How PDF Text Editing Works
PDFs store text as individual text objects positioned at specific coordinates on each page. When you click "Edit Text," the tool extracts every text block from the current page and overlays editable elements on top of the rendered page. You can then click any text block and modify its content directly. When you save, the tool writes your updated text back into the PDF using the pdf-lib JavaScript library, preserving the original font metrics, size, and positioning. The result is a clean, professional PDF with your changes seamlessly integrated into the document.
Understanding Limitations
PDF text editing has some inherent limitations due to the way the PDF format works. PDFs are designed as a final-output format, not an editing format like DOCX. Text in a PDF does not reflow — if you add significantly more text than the original, it may overlap with adjacent content. Similarly, the tool works best with standard fonts (Helvetica, Times New Roman, Courier, and their variants). If your PDF uses a custom or embedded font that is not available in the browser, the replacement text may render in a fallback font. For best results, keep your edits close in length to the original text.

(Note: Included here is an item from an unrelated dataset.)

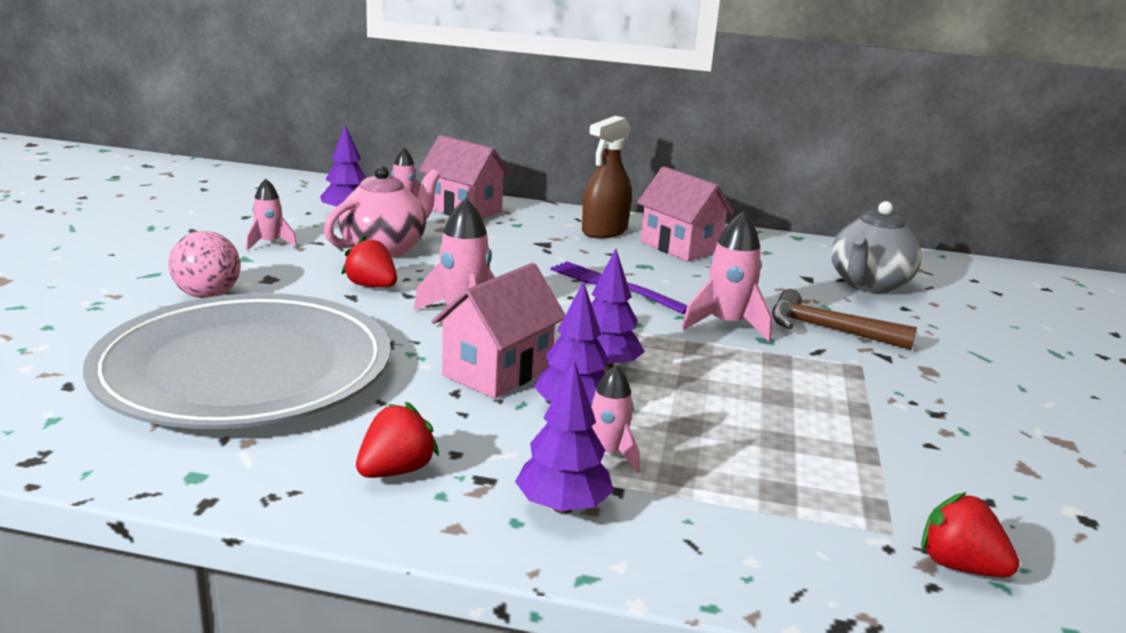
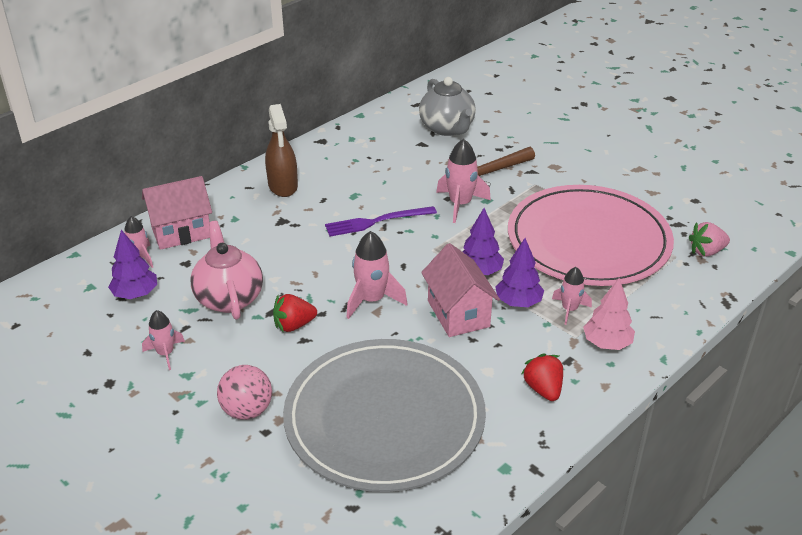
camera: 55 degrees left, 15 degrees up
(563, 506) = (607, 343): purple tree -> pink tree
(680, 247) = (337, 167): pink house -> none
(798, 435) = (588, 241): none -> pink plate
(959, 566) = (706, 251): red strawberry -> pink strawberry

Font Matching and Formatting
The tool automatically detects the font name, size, and color used by each text block in your PDF. When you edit the text, these properties are carried forward to the replacement. Standard PDF fonts are matched directly. For embedded fonts, the tool uses the closest available standard font to maintain visual consistency. Bold and italic styles are preserved when supported by the detected font family. The position of each text block on the page remains exactly where it was in the original document, so headers, body text, footers, and table cells all stay in place.
Tips for Best Results
For the cleanest output, keep your replacement text similar in length to the original. When editing dates or numbers, the character count is usually close enough that spacing is not an issue. If you need to make substantial changes to a PDF, consider using ConvertKr's PDF Editor which offers additional tools like adding new text boxes, images, and annotations. For scanned documents, run them through the OCR tool first to convert the scanned images into selectable and editable text.